### SÉRIE D'EXERCICES
1. Répondez à ces questions sur le texte consacré au renouvellement de la période d'essai :
(a) Par quel type d'accord la possibilité de renouveler la période d'essai doit-elle être prévue ?
(b) Quelle mention doit accompagner la signature du salarié pour que son accord soit exprès ?
(c) De quoi résulte la seconde condition ?
2. Poursuivez le texte consacré au renouvellement de la période d'essai à partir de sa dernière phrase.

### EXTRAIT DU DOCUMENT
===============

Renouvellement de la période d’essai : rappel des formalités fondamentales pour que le renouvellement soit incontestable


Pour renouveler une période d’essai, deux conditions sont nécessaires :

- la possibilité de renouveler la période d’essai doit être prévue par un accord ou une convention collective de branche qui doit fixer les conditions et durées de renouvellement, dans la limite des maxima prévues par le Code du travail ;

- le salarié doit donner son accord exprès au renouvellement de cette période d’essai durant la période initiale de l’essai, même si la convention collective ne prévoit pas cette condition. Attention, l’accord exprès ne peut résulter de la seule apposition par le salarié de sa signature sur un document établi par l’employeur, sans être accompagnée de la mention « lu et approuvé ».

La première condition est prévue par le Code du travail.

La seconde condition résulte de la jurisprudence constante de la Cour de cassation, et maintenant du Conseil d’Etat.

===============

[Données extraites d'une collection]

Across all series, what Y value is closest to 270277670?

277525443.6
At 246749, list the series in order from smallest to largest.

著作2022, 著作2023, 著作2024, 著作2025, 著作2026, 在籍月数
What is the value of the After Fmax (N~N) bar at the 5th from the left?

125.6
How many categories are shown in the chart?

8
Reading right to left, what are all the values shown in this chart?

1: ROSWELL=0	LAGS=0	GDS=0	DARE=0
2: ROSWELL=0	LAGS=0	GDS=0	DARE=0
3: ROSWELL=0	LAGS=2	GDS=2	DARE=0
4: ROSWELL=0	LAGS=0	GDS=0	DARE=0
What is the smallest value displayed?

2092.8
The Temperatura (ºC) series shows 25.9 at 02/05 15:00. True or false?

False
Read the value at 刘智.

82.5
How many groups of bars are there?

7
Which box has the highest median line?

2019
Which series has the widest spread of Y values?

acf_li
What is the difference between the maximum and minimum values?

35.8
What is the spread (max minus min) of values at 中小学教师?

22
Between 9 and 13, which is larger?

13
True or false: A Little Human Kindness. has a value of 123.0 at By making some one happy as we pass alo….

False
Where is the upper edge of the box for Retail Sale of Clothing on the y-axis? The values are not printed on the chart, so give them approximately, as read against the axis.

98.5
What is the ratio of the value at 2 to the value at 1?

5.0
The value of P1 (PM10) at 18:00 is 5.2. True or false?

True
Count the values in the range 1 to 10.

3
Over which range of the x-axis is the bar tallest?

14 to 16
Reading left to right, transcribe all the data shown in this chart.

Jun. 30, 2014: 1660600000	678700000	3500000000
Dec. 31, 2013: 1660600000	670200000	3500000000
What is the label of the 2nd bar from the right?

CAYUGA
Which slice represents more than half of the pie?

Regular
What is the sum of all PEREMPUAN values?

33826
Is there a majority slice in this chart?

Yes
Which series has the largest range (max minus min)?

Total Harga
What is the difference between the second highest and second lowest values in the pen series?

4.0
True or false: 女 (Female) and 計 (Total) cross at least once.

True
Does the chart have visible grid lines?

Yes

===============

### RÉPONSES ATTENDUES
1.
(a) Par un accord ou une convention collective de branche.
(b) La mention « lu et approuvé ».
(c) De la jurisprudence constante de la Cour de cassation, et maintenant du Conseil d'Etat.

2.
En effet, la Cour de cassation considère, depuis bien longtemps, que le renouvellement de la période d’essai requiert l’accord exprès du salarié, celui-ci devant être sollicité au cours de la période initiale (Cass. soc., 23 janv. 1997, no 94-44.357 ; Cass. soc., 10 mai 2001, no 99-42.865 ; Cass. soc., 30 oct. 2002, no 00-45.185). Cette position est bien évidemment suivie par les juges du fond (Par exemple : Cour d’appel de Paris, Pôle 6 ch. 9, 20-4-2017 n° 16/01246).

Le Conseil d’État a récemment entériné la jurisprudence de la Cour de cassation (CE, 15 mars 2017, n°387060).

NB : afin que le renouvellement de la période d’essai (prévue par la convention collective) soit incontestable, nous vous conseillons d’établir un avenant (ou a minima une lettre) que le salarié (i) signera et (ii) datera, en ajoutant, de façon manuscrite, (iii) « bon pour accord, bon pour renouvellement de période d’essai ».